◆ YOUR INSTRUCTIONS: Every line below between the one holding "290 465 52.08" and the one holding "161 659 27.58", inclusive, should be copied exactly, and no other line.

◆ EXERCISE MATERIALS:
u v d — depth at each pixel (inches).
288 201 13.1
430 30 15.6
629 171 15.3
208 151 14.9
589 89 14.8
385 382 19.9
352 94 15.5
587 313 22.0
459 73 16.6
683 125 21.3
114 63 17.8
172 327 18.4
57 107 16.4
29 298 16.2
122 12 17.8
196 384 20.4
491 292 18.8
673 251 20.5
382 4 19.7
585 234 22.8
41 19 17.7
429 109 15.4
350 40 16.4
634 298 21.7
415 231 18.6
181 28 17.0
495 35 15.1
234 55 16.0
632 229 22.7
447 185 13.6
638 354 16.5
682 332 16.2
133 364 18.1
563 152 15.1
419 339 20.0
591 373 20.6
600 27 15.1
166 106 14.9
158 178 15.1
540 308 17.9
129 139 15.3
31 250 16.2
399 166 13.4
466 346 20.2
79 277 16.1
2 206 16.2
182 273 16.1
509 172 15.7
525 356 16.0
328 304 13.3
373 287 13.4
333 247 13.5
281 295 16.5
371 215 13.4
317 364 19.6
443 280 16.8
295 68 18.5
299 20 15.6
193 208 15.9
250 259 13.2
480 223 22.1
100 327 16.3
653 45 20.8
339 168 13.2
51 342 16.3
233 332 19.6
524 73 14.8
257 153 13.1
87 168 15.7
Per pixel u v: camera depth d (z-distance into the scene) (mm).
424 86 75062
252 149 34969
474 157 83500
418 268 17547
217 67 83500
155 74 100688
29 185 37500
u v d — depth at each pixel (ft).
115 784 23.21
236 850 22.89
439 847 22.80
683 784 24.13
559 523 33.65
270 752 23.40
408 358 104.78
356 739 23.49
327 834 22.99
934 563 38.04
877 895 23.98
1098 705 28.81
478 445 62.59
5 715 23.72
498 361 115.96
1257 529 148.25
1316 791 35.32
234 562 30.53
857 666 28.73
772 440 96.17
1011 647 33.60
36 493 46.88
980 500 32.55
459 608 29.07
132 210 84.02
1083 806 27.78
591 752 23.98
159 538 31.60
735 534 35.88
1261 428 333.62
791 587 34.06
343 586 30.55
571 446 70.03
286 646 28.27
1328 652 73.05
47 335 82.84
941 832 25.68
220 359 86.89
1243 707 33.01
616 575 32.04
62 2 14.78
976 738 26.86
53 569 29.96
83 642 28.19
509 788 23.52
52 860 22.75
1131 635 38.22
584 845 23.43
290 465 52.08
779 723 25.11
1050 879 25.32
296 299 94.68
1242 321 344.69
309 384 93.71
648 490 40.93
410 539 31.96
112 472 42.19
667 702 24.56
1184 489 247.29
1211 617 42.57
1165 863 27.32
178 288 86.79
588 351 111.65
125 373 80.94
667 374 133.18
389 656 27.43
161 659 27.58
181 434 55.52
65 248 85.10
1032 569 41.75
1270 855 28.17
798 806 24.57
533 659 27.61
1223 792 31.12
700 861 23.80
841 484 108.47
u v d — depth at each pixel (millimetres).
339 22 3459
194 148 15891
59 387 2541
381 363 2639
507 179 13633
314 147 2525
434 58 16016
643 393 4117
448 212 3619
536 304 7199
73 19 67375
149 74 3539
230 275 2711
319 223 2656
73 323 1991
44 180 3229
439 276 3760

◆ SOLUTION FOR THIS EXERCISE:
290 465 52.08
779 723 25.11
1050 879 25.32
296 299 94.68
1242 321 344.69
309 384 93.71
648 490 40.93
410 539 31.96
112 472 42.19
667 702 24.56
1184 489 247.29
1211 617 42.57
1165 863 27.32
178 288 86.79
588 351 111.65
125 373 80.94
667 374 133.18
389 656 27.43
161 659 27.58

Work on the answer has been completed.